Parecía tan desconcertado como preocupado.
—Pero ¿qué es esto? ¿Un chantaje? ¿Es eso lo que buscas?
—¿Chantaje? Pero si no tienes un clavo. Lo que quiero es información, nada más.
—Yo no sé nada. ¿Cuántas veces tengo que decírtelo?
—Escucha —dije sin perder la paciencia—, ¿por qué no meditas la situación y hablamos en otro momento?
—¿Y por qué no te vas a tomar por culo?
Me puse el impermeable y me colgué el bolso del hombro.
—Gracias por la cerveza. La próxima vez te invitaré yo.
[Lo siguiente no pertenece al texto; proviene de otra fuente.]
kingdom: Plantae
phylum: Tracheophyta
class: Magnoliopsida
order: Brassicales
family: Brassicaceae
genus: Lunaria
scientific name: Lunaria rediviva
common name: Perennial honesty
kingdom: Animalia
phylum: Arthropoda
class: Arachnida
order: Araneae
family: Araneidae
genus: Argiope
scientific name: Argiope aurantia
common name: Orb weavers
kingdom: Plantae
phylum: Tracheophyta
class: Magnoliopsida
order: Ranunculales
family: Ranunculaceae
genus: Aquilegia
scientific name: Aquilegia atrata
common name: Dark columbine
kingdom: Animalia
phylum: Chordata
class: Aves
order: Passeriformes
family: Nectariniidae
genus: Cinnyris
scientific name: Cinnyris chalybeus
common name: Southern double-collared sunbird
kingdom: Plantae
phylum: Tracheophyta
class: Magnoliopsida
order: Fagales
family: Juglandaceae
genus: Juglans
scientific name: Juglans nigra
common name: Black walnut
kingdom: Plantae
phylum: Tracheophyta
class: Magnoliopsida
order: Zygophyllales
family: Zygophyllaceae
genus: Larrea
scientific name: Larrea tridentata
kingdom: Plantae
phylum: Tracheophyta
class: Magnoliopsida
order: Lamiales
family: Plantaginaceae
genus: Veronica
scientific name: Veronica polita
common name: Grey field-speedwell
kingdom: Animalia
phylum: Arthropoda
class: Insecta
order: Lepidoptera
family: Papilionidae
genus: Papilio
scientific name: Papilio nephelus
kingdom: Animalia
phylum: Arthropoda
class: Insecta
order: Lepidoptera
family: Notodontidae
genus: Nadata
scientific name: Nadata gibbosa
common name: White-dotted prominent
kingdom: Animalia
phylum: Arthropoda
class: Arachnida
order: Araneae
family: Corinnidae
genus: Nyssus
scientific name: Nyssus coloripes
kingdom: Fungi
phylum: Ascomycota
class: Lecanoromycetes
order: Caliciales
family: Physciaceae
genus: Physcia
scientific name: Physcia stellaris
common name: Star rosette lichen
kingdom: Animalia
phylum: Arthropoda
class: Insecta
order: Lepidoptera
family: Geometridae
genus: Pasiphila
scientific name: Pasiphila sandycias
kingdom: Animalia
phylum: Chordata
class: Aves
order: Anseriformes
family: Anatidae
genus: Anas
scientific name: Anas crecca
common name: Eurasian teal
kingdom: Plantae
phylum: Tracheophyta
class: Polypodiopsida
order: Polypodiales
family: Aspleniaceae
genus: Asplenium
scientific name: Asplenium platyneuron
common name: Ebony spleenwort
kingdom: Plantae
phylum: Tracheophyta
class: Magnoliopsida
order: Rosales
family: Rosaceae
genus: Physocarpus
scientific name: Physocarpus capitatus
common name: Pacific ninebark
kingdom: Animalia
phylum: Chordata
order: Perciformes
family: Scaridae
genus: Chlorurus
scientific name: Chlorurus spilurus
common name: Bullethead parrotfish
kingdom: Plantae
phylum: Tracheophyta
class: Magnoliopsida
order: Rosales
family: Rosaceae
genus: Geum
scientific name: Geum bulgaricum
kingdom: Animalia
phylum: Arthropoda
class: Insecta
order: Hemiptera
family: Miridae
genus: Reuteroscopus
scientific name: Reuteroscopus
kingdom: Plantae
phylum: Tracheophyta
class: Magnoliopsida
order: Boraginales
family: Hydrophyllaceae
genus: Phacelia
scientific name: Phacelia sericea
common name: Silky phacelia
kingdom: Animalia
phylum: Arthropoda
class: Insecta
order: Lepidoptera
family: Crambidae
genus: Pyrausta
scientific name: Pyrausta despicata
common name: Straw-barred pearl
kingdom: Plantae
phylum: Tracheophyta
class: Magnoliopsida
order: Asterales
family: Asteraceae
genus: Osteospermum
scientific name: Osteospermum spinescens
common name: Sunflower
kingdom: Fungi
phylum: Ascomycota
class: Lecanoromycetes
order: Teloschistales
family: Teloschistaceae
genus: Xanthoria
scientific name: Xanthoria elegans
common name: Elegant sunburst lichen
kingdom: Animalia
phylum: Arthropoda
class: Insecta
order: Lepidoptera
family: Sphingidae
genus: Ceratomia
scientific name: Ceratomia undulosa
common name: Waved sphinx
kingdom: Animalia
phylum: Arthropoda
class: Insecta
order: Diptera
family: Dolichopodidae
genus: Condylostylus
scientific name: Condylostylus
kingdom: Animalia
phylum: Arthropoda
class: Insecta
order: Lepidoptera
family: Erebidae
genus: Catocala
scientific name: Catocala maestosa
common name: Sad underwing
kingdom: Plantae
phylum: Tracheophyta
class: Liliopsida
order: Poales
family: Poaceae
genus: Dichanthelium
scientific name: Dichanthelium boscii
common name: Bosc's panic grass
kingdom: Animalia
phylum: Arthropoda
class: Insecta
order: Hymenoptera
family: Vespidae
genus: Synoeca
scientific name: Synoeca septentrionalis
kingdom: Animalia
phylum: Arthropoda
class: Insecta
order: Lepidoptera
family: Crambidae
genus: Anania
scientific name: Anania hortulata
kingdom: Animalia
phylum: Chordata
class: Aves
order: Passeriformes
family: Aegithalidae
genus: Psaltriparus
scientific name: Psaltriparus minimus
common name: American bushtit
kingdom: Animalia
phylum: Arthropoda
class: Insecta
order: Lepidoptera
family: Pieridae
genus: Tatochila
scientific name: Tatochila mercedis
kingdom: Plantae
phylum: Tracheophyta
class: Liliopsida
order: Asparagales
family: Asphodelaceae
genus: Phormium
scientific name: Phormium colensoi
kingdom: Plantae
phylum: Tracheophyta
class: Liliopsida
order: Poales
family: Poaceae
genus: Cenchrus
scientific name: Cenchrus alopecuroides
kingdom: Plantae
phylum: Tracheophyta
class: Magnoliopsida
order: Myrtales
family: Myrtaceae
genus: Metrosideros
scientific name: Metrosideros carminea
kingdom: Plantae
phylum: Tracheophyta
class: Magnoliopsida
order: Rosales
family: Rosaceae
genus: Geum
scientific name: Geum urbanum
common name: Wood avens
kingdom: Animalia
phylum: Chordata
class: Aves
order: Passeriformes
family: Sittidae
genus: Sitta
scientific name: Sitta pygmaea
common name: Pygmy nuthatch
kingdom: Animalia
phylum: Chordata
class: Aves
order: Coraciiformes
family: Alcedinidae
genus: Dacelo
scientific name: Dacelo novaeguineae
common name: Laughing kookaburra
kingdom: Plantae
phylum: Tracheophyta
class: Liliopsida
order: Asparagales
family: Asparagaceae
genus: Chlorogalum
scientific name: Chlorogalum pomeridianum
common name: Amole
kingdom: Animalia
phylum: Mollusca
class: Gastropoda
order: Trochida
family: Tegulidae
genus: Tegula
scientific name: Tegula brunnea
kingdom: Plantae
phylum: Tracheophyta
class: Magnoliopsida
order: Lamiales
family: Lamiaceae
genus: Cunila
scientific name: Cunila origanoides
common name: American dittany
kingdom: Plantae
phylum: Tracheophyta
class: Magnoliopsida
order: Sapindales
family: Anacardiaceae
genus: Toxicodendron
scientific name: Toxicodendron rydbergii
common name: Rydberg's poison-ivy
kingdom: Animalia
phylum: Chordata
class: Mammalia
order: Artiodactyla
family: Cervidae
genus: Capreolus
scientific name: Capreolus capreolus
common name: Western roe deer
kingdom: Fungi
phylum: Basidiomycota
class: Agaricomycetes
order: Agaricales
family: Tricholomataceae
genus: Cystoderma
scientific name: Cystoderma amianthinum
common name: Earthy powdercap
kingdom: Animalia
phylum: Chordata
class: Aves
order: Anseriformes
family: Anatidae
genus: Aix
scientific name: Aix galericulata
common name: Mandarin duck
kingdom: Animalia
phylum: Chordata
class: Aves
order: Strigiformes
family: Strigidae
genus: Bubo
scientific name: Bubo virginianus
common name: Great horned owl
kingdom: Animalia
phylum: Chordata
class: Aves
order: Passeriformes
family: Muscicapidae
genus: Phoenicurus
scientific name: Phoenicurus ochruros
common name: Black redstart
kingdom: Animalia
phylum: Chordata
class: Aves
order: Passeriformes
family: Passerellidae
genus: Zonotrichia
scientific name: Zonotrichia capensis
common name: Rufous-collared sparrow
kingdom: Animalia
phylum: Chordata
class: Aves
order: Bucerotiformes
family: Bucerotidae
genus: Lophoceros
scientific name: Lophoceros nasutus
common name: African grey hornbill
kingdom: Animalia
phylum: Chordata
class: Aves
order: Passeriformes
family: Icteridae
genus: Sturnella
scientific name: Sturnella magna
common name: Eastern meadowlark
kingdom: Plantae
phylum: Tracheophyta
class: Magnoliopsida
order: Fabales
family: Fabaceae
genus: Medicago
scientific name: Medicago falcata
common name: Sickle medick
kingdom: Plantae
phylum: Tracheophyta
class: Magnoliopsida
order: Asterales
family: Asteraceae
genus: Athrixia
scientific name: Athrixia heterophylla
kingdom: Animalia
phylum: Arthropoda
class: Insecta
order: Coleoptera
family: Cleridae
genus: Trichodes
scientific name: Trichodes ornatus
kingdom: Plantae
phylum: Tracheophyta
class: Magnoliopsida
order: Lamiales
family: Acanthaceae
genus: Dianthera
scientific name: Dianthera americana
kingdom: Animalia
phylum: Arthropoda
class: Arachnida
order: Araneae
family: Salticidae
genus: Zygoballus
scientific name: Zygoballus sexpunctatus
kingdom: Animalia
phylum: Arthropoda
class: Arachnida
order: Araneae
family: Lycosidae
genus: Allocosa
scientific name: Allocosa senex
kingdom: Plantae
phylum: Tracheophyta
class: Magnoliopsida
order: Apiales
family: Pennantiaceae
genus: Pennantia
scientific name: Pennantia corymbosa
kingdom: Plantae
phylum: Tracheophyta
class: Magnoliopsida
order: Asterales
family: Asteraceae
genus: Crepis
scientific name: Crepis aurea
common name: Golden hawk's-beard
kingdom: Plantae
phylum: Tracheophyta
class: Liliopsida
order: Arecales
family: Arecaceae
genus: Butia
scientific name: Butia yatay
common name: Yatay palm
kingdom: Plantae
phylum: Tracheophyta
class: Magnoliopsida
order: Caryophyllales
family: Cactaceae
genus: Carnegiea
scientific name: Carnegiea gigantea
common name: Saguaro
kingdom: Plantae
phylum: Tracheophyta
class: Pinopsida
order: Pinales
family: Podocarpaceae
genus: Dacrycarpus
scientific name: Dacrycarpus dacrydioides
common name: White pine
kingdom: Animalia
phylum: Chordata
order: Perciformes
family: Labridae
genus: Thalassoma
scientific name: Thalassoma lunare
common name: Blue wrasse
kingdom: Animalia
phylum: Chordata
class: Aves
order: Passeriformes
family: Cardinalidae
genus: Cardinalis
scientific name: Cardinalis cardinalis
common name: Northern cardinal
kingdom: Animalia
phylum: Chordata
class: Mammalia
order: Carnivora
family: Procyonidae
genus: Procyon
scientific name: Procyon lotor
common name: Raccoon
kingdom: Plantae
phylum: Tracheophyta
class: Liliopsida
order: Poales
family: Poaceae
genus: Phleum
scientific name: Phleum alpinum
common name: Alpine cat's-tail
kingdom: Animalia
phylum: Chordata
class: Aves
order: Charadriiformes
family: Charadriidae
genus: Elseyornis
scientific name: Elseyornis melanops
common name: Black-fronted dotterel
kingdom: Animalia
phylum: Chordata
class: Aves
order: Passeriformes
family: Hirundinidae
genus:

Como estaba demasiado cabreado para responder, hizo un ademán de desprecio muy exagerado. Se dirigió a la puerta y vi cómo salía. Consulté la hora. Eran las doce pasadas y me sentía hecha polvo. La cabeza empezaba a dolerme y era consciente de que toda yo olía a humo de tabaco rancio. Quería irme a casa, desnudarme, ducharme y meterme entre los pliegues del edredón. En vez de ello, aspiré una profunda bocanada de aire y fui en pos de Billy.